▶ _WHAT YOU HAVE TO DO_:
Without any images, write the listing below out word for word.

******************************

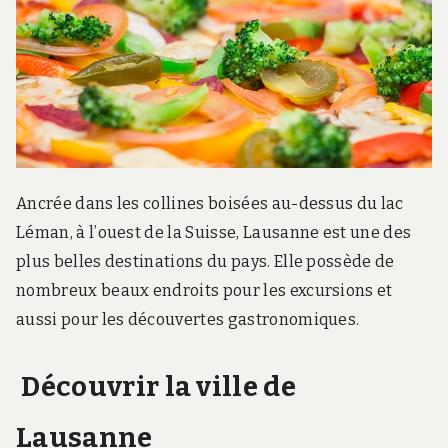
.
c
o
m
Ancrée dans les collines boisées au-dessus du lac
Léman, à l’ouest de la Suisse, Lausanne est une des
plus belles destinations du pays. Elle possède de
nombreux beaux endroits pour les excursions et
aussi pour les découvertes gastronomiques.
Découvrir la ville de
Lausanne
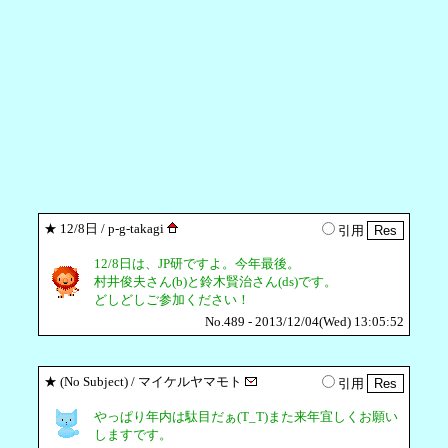
★
12/8日
/ p-g-takagi
引用
12/8日は、JP研ですよ。今年最後。
村井俊夫さん(b)と鈴木賢治さん(ds)です。
どしどしご参加ください！
No.489 - 2013/12/04(Wed) 13:05:52
★
(No Subject)
/ マイケルヤマモト
引用
やっぱり年内は駄目だぁ(T_T)また来年宜しくお願い
しますです。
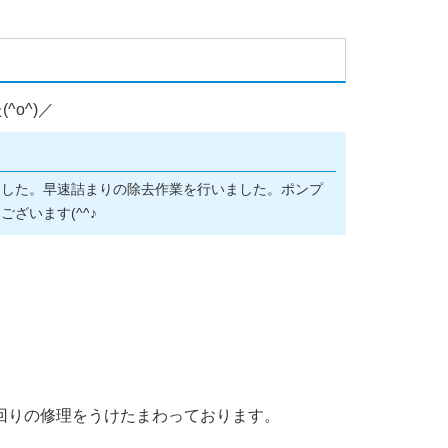
o^)／
ました。早速詰まりの除去作業を行いました。ポンプ
ざいます(^^♪
回りの修理をうけたまわっております。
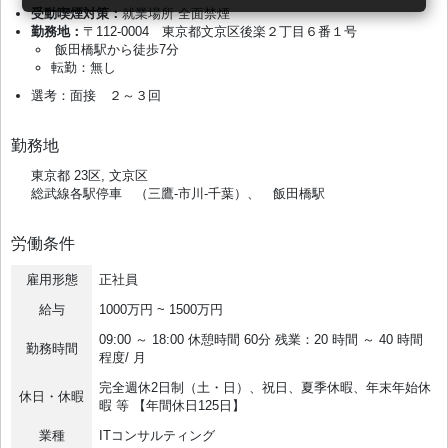
受動喫煙対策：
就業場所 全面禁煙
勤務地：
〒112-0004 東京都文京区後楽２丁目６番１号
飯田橋駅から徒歩7分
転勤：無し
選考：面接 ２～３回
勤務地
東京都 23区, 文京区
総武線各駅停車 （三鷹-市川-千葉）、 飯田橋駅
労働条件
雇用形態
正社員
給与
1000万円 ~ 1500万円
09:00 ～ 18:00 休憩時間 60分 残業：20 時間 ～ 40 時間
勤務時間
程度/ 月
完全週休2日制（土・日）、祝日、夏季休暇、年末年始休
休日・休暇
暇 等 【年間休日125日】
業種
ITコンサルティング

******************************

▶ _RESULT OF THIS TASK_:
.
c
o
m
Ancrée dans les collines boisées au-dessus du lac
Léman, à l’ouest de la Suisse, Lausanne est une des
plus belles destinations du pays. Elle possède de
nombreux beaux endroits pour les excursions et
aussi pour les découvertes gastronomiques.
Découvrir la ville de
Lausanne
★
12/8日
/ p-g-takagi
引用
12/8日は、JP研ですよ。今年最後。
村井俊夫さん(b)と鈴木賢治さん(ds)です。
どしどしご参加ください！
No.489 - 2013/12/04(Wed) 13:05:52
★
(No Subject)
/ マイケルヤマモト
引用
やっぱり年内は駄目だぁ(T_T)また来年宜しくお願い
しますです。
o^)／
ました。早速詰まりの除去作業を行いました。ポンプ
ざいます(^^♪
回りの修理をうけたまわっております。
受動喫煙対策：
就業場所 全面禁煙
勤務地：
〒112-0004 東京都文京区後楽２丁目６番１号
飯田橋駅から徒歩7分
転勤：無し
選考：面接 ２～３回
勤務地
東京都 23区, 文京区
総武線各駅停車 （三鷹-市川-千葉）、 飯田橋駅
労働条件
雇用形態
正社員
給与
1000万円 ~ 1500万円
09:00 ～ 18:00 休憩時間 60分 残業：20 時間 ～ 40 時間
勤務時間
程度/ 月
完全週休2日制（土・日）、祝日、夏季休暇、年末年始休
休日・休暇
暇 等 【年間休日125日】
業種
ITコンサルティング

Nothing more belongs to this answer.